◆ Task description
Set down, please, exactly the lines below that run from the line with "X0042Y00038*" to the line with "X00523Y00131*", both lines included.

☆ ☆ ☆

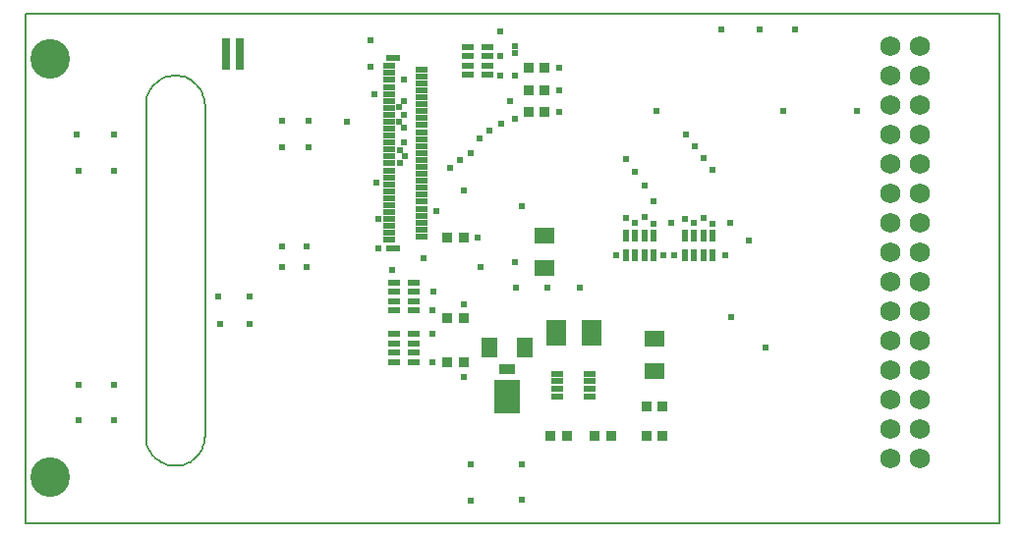
<source format=gbr>
%FSTAX23Y23*%
%MOIN*%
%SFA1B1*%

%IPPOS*%
%ADD13C,0.005000*%
%ADD36C,0.068000*%
%ADD37C,0.134000*%
%ADD38C,0.024000*%
%ADD39R,0.068000X0.058000*%
%ADD40R,0.058000X0.068000*%
%ADD41R,0.058000X0.038000*%
%ADD42R,0.087000X0.113000*%
%ADD43R,0.043000X0.024000*%
%ADD44R,0.024000X0.043000*%
%ADD45R,0.039000X0.020000*%
%ADD46R,0.038000X0.038000*%
%ADD47R,0.067000X0.087000*%
%ADD48R,0.067000X0.087000*%
%ADD49R,0.047000X0.024000*%
%ADD50R,0.028000X0.106000*%
%LNmb694-1*%
%LPD*%
G54D13*
X00524Y01263D02*
D01*
X00523Y01269*
X00523Y01276*
X00521Y01283*
X0052Y0129*
X00517Y01297*
X00515Y01303*
X00512Y01309*
X00508Y01315*
X00504Y01321*
X005Y01327*
X00495Y01332*
X0049Y01337*
X00485Y01341*
X00479Y01345*
X00474Y01349*
X00467Y01352*
X00461Y01355*
X00454Y01358*
X00448Y0136*
X00441Y01361*
X00434Y01362*
X00427Y01362*
X0042*
X00413Y01362*
X00406Y01361*
X00399Y0136*
X00393Y01358*
X00386Y01355*
X0038Y01352*
X00373Y01349*
X00368Y01345*
X00362Y01341*
X00357Y01337*
X00352Y01332*
X00347Y01327*
X00343Y01321*
X00339Y01315*
X00335Y01309*
X00332Y01303*
X0033Y01297*
X00327Y0129*
X00326Y01283*
X00324Y01276*
X00324Y01269*
X00324Y01263*
Y00138D02*
D01*
X00324Y00131*
X00324Y00124*
X00326Y00117*
X00327Y0011*
X0033Y00103*
X00332Y00097*
X00335Y00091*
X00339Y00085*
X00343Y00079*
X00347Y00073*
X00352Y00068*
X00357Y00063*
X00362Y00059*
X00368Y00055*
X00374Y00051*
X0038Y00048*
X00386Y00045*
X00393Y00042*
X00399Y0004*
X00406Y00039*
X00413Y00038*
X0042Y00038*
X00427*
X00434Y00038*
X00441Y00039*
X00448Y0004*
X00454Y00042*
X00461Y00045*
X00467Y00048*
X00474Y00051*
X00479Y00055*
X00485Y00059*
X0049Y00063*
X00495Y00068*
X005Y00073*
X00504Y00079*
X00508Y00085*
X00512Y00091*
X00515Y00097*
X00517Y00103*
X0052Y0011*
X00521Y00117*
X00523Y00124*
X00523Y00131*
X00524Y00138*
X-00086Y01573D02*
X03219D01*
X03218Y-00158D02*
X03219Y-00157D01*
Y01573*
X00324Y00138D02*
Y01263D01*
X00524Y00138D02*
Y01258D01*
X-00086Y-00158D02*
Y01573D01*
Y-00158D02*
X03218D01*
G54D36*
X02949Y00063D03*
Y00163D03*
Y00263D03*
Y00363D03*
X02849Y00063D03*
Y00163D03*
Y00263D03*
Y00363D03*
Y01463D03*
X02949Y01363D03*
Y01463D03*
X02849Y01363D03*
X02949Y00463D03*
Y00563D03*
Y00663D03*
Y00763D03*
Y00863D03*
Y00963D03*
Y01063D03*
Y01163D03*
Y01263D03*
X02849Y00463D03*
Y00563D03*
Y00663D03*
Y00763D03*
Y00863D03*
Y00963D03*
Y01063D03*
Y01163D03*
Y01263D03*
G54D37*
X0Y0D03*
D03*
Y01418D03*
G54D38*
X02424Y00438D03*
X02309Y00542D03*
X01579Y00642D03*
X01794Y00643D03*
X01684D03*
X00094Y00313D03*
Y00193D03*
X00214D03*
Y00313D03*
X00674Y00612D03*
X00569D03*
X00674Y00518D03*
X00574D03*
X01084Y01482D03*
Y01392D03*
X01264Y00742D03*
X01112Y00777D03*
X01159Y00702D03*
X01524Y01512D03*
X02274Y01518D03*
X02404D03*
X02524D03*
X00784Y01208D03*
X00874D03*
X00784Y01118D03*
X00874D03*
X01424Y00042D03*
Y-00082D03*
X01599Y00042D03*
Y-00078D03*
X01724Y01388D03*
Y01313D03*
Y01238D03*
X01574Y01463D03*
X02246Y0086D03*
X02214Y00878D03*
X02183Y00862D03*
X02152Y00875D03*
X02046Y0086D03*
Y00935D03*
X02015Y00882D03*
X02014Y00988D03*
X01983Y00862D03*
Y01037D03*
X01952Y0088D03*
Y01078D03*
X01524Y01428D03*
Y01363D03*
X01574Y01438D03*
Y01363D03*
X02246Y01043D03*
X02214Y01083D03*
X02184Y01123D03*
X02154Y01163D03*
X0192Y00754D03*
X02079Y00753D03*
X02115Y00754D03*
X02289Y00753D03*
X01299Y00628D03*
X01296Y00565D03*
X01401Y00585D03*
X01297Y00485D03*
X01296Y0039D03*
X01401Y0034D03*
X01449Y00813D03*
X01574Y00728D03*
X00089Y01162D03*
X00214D03*
X00094Y01038D03*
X00214D03*
X00869Y00782D03*
X00784Y00783D03*
X01459Y00712D03*
X01105Y01D03*
X02369Y00802D03*
X02104Y00863D03*
X02304D03*
X00869Y00712D03*
X00784Y00713D03*
X01198Y01348D03*
X01575Y01215D03*
X0153Y012D03*
X0149Y01175D03*
X01455Y0115D03*
X01425Y011D03*
X0139Y01075D03*
X01355Y0105D03*
X012Y01275D03*
X01183Y01255D03*
X012Y0123D03*
X01181Y01206D03*
X012Y01185D03*
Y01135D03*
X01185Y0111D03*
X011Y013D03*
X01202Y01088D03*
X01185Y01065D03*
X01111Y00876D03*
X01403Y00972D03*
X01599Y0092D03*
X0131Y00902D03*
X0156Y01275D03*
X01004Y01205D03*
X02735Y01242D03*
X02485D03*
X02055D03*
G54D39*
X01674Y00708D03*
Y00818D03*
X02049Y00468D03*
Y00358D03*
G54D40*
X01489Y00438D03*
X01609D03*
G54D41*
X01549Y00365D03*
G54D42*
X01549Y00273D03*
G54D43*
X01232Y00485D03*
Y0039D03*
Y00453D03*
X01165Y00485D03*
Y0039D03*
Y00453D03*
Y00422D03*
X01232D03*
Y00597D03*
X01165D03*
Y00628D03*
Y00565D03*
Y0066D03*
X01232Y00628D03*
Y00565D03*
Y0066D03*
X01482Y01397D03*
X01415D03*
Y01428D03*
Y01365D03*
Y0146D03*
X01482Y01428D03*
Y01365D03*
Y0146D03*
G54D44*
X02246Y00754D03*
X02152D03*
X02215D03*
X02246Y00821D03*
X02152D03*
X02215D03*
X02183D03*
Y00754D03*
X01983D03*
Y00821D03*
X02015D03*
X01952D03*
X02046D03*
X02015Y00754D03*
X01952D03*
X02046D03*
G54D45*
X01829Y00351D03*
Y003D03*
Y00326D03*
Y00274D03*
X01719D03*
Y003D03*
Y00326D03*
Y00351D03*
X01259Y01265D03*
Y01242D03*
Y01218D03*
Y01195D03*
Y01171D03*
Y01147D03*
Y01124D03*
Y011D03*
Y01076D03*
Y0136D03*
Y01383D03*
X01149Y01254D03*
Y0123D03*
Y01206D03*
Y01183D03*
Y01159D03*
Y01135D03*
Y01112D03*
Y01088D03*
Y01065D03*
Y01372D03*
X01259Y00864D03*
X01149Y00946D03*
X01259Y00958D03*
X01149Y01277D03*
X01259Y01289D03*
X01149Y01301D03*
X01259Y01313D03*
X01149Y01324D03*
X01259Y01336D03*
X01149Y01348D03*
Y01395D03*
Y01041D03*
Y01017D03*
Y00994D03*
Y0097D03*
X01259Y01053D03*
Y01029D03*
Y01006D03*
Y00982D03*
Y00935D03*
X01149Y00923D03*
X01259Y00911D03*
X01149Y00899D03*
X01259Y00887D03*
X01149Y00876D03*
Y00852D03*
X01259Y0084D03*
X01149Y00828D03*
X01259Y00817D03*
X01149Y00805D03*
G54D46*
X01621Y01238D03*
X01346Y00388D03*
Y00813D03*
X01751Y00138D03*
X01846D03*
X01621Y01313D03*
Y01388D03*
X02021Y00238D03*
Y00138D03*
X01676Y01313D03*
Y01388D03*
Y01238D03*
X01901Y00138D03*
X01696D03*
X02076D03*
X01401Y00813D03*
Y00388D03*
X02076Y00238D03*
X01401Y00538D03*
X01346D03*
G54D47*
X01714Y00488D03*
G54D48*
X01834Y00488D03*
G54D49*
X01161Y01423D03*
Y00777D03*
G54D50*
X00643Y01435D03*
X00596D03*
M02*
</source>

☆ ☆ ☆

◆ The answer
X0042Y00038*
X00427*
X00434Y00038*
X00441Y00039*
X00448Y0004*
X00454Y00042*
X00461Y00045*
X00467Y00048*
X00474Y00051*
X00479Y00055*
X00485Y00059*
X0049Y00063*
X00495Y00068*
X005Y00073*
X00504Y00079*
X00508Y00085*
X00512Y00091*
X00515Y00097*
X00517Y00103*
X0052Y0011*
X00521Y00117*
X00523Y00124*
X00523Y00131*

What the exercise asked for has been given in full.